● **Tâche demandée**
Dans le texte ci-dessous, relevez, s'il vous plaît, chacune des prérogatives énumérées après « le Dauphin conserve un certain nombre de prérogatives », avec les articles indiqués pour chacune.

● **Texte**
★ ★ ★ ★ ★
Pour les habitants, les principaux avantages acquis sont la liberté de réunion (art. 2), l'exemption de taille (art. 4), la liberté de lever leurs propres impôts (art. 8), l'exercice de la basse justice (art. 14 et 23), la gratuité des actes officiels (art. 15), l'annulation des condamnations pour dettes (art. 11), l'interdiction des arrestations et amendes arbitraires (art. 23, 24, 28 et 31), l'assouplissement de l'obligation de participer à la garde des châteaux (art. 26 et 28), l'attribution d'une partie des gabelles (art. 33) et surtout le statut généralisé d'hommes libres, francs et bourgeois, qui signifie la suppression de toutes les formes de servage (art. 37). Ces concessions réelles ne sont pas aussi larges que le laisseraient penser les articles 4 et 7, par lesquels le Dauphin semble renoncer à tout impôt et tout droit seigneurial. Rappelons notamment que le châtelain du Queyras continue à prélever divers impôts sur les habitants de sa châtellenie après 1343. La charte précise d'ailleurs que le Dauphin conserve un certain nombre de prérogatives : les appels et la haute justice (art. 3, 5, 14 et 23), le contrôle sur la nomination des officiers des communautés (art. 20 à 22), la propriété des principaux chemins (art. 22), le maintien partiel de l'obligation de garde, en particulier pour Château-Dauphin (art. 26 et 28), des tailles payées par une partie de la population (art. 27), la gabelle du bétail (art. 33) et enfin le renoncement des habitants à tout autre avantage auquel ils auraient pu prétendre (art. 36). Surtout, il réaffirme son autorité en déclarant que tous les hommes du Briançonnais doivent lui rendre hommage (art. 35).
★ ★ ★ ★ ★
● **Données**
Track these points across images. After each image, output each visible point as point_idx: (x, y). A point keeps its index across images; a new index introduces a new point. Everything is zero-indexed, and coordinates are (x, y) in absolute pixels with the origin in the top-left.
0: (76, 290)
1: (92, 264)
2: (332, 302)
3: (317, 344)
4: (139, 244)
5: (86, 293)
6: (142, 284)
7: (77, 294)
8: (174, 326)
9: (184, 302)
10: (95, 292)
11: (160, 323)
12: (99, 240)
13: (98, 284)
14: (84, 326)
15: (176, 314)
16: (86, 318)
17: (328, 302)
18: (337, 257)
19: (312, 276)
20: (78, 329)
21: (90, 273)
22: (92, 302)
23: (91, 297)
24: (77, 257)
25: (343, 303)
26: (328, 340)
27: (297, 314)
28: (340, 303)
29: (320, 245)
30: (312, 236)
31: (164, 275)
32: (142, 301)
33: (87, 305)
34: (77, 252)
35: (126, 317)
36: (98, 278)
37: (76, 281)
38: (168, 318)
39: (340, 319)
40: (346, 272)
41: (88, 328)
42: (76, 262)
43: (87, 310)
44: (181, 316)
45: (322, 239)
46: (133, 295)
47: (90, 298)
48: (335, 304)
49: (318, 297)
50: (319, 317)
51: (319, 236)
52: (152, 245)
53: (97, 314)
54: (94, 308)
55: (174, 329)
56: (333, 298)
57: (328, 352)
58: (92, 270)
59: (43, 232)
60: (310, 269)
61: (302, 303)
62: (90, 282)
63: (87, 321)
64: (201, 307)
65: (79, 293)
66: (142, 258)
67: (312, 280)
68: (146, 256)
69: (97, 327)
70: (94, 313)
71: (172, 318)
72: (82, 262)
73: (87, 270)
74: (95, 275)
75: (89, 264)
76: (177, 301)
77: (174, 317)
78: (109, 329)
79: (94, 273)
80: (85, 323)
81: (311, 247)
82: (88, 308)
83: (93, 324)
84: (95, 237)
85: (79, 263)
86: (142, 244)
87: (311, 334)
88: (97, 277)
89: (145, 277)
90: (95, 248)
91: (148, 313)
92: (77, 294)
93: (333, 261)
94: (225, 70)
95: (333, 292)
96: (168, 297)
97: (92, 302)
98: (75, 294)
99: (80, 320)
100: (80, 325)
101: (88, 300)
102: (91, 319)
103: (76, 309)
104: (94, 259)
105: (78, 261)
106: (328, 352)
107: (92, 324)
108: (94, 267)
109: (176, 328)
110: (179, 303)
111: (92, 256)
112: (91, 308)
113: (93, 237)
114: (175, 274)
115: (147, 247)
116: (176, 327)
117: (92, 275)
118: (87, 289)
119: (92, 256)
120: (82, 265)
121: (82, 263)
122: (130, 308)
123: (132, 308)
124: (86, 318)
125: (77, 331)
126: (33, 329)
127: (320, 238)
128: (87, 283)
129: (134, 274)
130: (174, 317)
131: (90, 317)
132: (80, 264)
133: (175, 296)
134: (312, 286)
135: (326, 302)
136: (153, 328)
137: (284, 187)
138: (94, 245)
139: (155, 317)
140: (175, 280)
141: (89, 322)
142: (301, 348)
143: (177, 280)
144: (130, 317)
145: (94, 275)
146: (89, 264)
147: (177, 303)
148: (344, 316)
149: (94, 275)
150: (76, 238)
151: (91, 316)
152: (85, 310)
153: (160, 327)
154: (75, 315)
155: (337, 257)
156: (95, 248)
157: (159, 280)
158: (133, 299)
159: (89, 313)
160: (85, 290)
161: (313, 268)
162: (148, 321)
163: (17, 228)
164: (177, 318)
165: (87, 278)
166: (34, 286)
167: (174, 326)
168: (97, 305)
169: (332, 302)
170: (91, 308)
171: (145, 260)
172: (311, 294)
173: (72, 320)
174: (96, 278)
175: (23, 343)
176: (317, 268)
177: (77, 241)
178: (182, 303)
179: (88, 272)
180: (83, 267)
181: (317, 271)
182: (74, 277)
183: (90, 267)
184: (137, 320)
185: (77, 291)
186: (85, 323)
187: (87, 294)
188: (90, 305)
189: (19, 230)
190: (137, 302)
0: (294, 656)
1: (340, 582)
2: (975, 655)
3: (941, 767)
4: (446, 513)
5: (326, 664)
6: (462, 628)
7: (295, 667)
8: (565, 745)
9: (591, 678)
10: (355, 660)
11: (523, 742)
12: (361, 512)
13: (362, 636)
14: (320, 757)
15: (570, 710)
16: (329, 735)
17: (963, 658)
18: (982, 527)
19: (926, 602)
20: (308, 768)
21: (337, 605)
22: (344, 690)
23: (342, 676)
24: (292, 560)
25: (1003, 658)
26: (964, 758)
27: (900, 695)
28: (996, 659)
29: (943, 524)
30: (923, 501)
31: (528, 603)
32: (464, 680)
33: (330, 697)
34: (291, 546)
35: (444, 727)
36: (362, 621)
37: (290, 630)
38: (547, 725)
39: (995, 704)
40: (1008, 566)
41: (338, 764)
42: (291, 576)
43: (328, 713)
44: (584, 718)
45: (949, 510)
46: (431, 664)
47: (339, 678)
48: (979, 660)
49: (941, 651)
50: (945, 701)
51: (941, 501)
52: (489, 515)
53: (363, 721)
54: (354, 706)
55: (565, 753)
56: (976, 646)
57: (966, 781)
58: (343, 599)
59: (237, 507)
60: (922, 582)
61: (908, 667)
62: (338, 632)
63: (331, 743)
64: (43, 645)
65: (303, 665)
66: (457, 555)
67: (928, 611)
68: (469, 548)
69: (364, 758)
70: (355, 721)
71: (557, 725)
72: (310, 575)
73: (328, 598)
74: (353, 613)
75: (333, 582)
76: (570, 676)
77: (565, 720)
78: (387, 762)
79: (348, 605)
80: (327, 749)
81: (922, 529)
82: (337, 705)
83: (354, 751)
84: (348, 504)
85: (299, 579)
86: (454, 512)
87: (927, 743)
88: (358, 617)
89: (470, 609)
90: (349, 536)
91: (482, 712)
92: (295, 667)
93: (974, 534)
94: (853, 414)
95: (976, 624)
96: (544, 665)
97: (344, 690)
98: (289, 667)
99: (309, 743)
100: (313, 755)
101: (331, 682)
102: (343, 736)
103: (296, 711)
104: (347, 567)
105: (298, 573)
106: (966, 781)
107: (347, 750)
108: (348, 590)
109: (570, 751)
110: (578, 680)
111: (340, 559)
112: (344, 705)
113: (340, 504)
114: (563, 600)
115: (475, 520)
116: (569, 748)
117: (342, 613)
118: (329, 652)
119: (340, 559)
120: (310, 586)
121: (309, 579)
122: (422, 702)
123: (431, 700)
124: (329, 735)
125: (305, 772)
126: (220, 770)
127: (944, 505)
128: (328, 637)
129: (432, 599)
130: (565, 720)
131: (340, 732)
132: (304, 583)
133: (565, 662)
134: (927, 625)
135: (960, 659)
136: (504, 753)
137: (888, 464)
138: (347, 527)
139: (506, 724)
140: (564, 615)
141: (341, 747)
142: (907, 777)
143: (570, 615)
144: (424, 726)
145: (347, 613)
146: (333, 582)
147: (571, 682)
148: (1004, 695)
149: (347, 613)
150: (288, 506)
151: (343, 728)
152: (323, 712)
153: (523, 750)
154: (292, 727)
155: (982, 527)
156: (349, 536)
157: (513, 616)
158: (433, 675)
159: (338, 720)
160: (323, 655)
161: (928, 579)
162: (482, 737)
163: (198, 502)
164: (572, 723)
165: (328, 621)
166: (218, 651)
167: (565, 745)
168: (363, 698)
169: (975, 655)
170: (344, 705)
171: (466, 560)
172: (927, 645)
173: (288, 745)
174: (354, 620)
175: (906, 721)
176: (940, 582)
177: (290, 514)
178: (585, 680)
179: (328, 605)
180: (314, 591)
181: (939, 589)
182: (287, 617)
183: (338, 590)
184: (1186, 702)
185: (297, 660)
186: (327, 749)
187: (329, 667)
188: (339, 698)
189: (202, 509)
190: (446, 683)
★ ★ ★ ★ ★
● **Réponse complète**
- Les appels et la haute justice (art. 3, 5, 14 et 23)
- Le contrôle sur la nomination des officiers des communautés (art. 20 à 22)
- La propriété des principaux chemins (art. 22)
- Le maintien partiel de l'obligation de garde, en particulier pour Château-Dauphin (art. 26 et 28)
- Des tailles payées par une partie de la population (art. 27)
- La gabelle du bétail (art. 33)
- Le renoncement des habitants à tout autre avantage auquel ils auraient pu prétendre (art. 36)